Input:

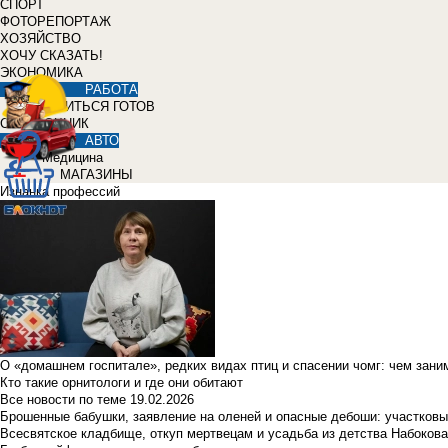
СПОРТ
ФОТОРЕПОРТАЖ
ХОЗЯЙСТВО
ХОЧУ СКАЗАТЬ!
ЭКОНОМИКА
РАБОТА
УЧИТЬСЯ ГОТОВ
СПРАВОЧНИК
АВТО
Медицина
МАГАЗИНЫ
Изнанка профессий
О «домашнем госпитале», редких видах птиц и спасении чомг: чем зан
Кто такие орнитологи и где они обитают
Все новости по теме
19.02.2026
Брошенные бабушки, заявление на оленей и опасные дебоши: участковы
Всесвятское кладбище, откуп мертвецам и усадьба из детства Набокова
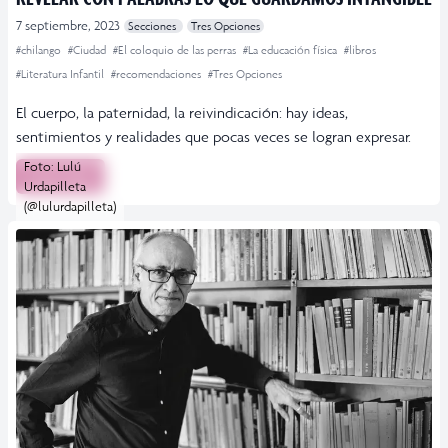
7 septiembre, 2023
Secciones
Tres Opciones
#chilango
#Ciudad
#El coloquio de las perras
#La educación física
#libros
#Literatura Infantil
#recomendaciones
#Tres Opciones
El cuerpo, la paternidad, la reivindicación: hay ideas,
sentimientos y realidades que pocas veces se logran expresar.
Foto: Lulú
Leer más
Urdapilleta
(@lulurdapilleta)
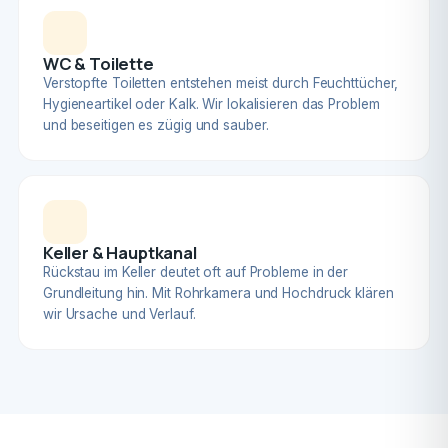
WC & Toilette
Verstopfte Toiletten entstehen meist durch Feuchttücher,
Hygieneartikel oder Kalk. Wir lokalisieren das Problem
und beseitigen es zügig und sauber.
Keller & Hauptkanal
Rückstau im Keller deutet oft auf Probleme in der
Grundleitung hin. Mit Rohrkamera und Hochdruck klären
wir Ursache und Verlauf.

==

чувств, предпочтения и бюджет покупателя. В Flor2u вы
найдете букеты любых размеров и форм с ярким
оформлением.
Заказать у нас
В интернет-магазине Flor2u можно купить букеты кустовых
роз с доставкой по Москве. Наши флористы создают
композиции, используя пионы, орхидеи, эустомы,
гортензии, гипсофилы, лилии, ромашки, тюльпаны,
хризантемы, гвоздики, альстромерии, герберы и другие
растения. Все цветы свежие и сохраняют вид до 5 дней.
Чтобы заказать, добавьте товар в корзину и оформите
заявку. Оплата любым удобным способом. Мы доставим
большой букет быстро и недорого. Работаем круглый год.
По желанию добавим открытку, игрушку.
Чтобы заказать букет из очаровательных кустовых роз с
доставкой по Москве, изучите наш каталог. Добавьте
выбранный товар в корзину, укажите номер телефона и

What to do:
Please pick out each line in the items above that contains the word "доставкой" and copy every such line in full.

Exercise result:
роз с доставкой по Москве. Наши флористы создают
доставкой по Москве, изучите наш каталог. Добавьте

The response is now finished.